Recent speculation that the Federal Reserve was considering winding back its economic stimulus plan has helped the US dollar rally against all the major currencies, including the Australian dollar. In testimony to Congress last night, Australian time, Fed chairman Ben Bernanke said the central bank could phase out its $US85 billion-a-month bond-buying program, called quantitative easing (QE), if the US economy continued improving.

The Australian dollar was dealt a further blow late this morning when a HSBC survey showed that manufacturing activity in China started to fall in May. Easy Forex currency dealer Tony Darvall said he believed the Australian dollar could fall further, even to below 95 US cents, in the coming weeks.

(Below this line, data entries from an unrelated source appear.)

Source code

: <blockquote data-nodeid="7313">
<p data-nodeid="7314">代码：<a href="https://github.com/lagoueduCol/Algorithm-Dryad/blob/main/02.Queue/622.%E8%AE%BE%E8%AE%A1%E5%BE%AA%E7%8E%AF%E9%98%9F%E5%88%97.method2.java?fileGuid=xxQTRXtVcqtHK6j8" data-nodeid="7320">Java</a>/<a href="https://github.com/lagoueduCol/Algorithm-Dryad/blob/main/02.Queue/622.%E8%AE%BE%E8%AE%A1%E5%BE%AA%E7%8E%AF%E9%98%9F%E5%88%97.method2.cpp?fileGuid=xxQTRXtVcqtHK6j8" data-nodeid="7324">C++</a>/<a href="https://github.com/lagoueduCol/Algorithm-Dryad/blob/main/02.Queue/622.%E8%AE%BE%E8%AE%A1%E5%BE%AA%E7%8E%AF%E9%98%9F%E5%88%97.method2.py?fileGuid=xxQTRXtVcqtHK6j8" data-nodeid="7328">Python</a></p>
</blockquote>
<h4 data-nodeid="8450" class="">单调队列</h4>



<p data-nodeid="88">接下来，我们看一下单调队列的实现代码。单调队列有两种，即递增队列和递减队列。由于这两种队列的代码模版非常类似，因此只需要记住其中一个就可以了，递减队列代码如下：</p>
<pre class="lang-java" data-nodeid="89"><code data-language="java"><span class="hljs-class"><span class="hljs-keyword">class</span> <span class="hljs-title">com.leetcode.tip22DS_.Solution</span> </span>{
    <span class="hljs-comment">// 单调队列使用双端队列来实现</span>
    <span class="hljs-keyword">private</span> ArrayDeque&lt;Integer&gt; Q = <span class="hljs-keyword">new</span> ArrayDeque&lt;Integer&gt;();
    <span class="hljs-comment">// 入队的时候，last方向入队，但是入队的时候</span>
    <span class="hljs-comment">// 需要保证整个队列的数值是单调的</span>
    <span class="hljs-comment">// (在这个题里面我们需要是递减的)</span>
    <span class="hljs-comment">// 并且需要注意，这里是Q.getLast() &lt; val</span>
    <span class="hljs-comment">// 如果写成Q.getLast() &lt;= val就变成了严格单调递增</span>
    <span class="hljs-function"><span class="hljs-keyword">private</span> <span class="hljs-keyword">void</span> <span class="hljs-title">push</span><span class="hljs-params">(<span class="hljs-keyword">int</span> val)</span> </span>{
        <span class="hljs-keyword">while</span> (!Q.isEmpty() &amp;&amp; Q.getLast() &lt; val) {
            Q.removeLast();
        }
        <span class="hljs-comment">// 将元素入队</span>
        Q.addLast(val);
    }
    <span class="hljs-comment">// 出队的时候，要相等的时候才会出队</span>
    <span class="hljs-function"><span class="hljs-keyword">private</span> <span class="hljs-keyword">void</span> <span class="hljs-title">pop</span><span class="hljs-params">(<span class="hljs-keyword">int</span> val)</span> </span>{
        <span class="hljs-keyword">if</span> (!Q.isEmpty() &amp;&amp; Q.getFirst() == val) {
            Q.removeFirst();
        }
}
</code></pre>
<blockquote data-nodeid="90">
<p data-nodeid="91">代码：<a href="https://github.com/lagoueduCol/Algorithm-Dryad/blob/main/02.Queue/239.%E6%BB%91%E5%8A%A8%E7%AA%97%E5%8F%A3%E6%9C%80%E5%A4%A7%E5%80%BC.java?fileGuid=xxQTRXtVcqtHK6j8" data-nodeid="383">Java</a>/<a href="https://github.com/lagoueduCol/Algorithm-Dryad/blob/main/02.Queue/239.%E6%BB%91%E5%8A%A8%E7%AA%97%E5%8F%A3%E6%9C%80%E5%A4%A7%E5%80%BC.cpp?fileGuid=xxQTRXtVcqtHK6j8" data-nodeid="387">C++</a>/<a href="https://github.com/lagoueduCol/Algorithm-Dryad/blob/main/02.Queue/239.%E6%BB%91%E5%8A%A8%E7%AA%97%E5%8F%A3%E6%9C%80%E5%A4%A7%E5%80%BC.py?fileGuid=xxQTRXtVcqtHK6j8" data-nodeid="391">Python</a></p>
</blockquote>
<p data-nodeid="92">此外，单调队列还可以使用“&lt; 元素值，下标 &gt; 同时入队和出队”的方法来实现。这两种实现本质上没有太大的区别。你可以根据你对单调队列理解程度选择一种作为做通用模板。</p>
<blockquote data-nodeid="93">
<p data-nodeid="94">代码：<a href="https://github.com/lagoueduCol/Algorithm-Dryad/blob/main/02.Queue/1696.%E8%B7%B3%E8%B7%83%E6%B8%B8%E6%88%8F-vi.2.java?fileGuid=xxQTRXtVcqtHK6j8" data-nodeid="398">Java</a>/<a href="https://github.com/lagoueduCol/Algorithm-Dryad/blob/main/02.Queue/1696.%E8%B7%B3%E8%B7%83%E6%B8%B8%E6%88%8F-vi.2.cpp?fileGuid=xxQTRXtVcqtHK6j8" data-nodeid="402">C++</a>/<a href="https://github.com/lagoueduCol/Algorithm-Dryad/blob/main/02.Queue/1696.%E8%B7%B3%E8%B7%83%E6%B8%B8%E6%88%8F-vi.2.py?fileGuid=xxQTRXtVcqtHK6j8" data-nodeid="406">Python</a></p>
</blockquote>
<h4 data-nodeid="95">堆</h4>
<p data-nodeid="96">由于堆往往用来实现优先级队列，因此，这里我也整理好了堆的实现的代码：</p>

"Sellers are in control," he said. "There isn't any reason for the Australian dollar to reverse unless we get some clarification comments from the Fed."

"The China news really cements the outlook."

Mr Darvall said the release of weekly unemployment benefit claims from the US will be closely watched during offshore trade tonight.

"It's all about US jobs data, because that's the key catalyst whether Bernanke will start tapering QE," he said. "Weak US data is what's needed for the Australian dollar."

Meanwhile, Australian bond futures prices were lower at noon. At 12pm AEST today, the June 10-year bond futures contract was trading at 96.620 (implying a yield of 3.380 per cent), down from 96.730 (3.270 per cent) yesterday. The June three-year bond futures contract was at 97.360 (2.640 per cent), down from 97.420 (2.580 per cent).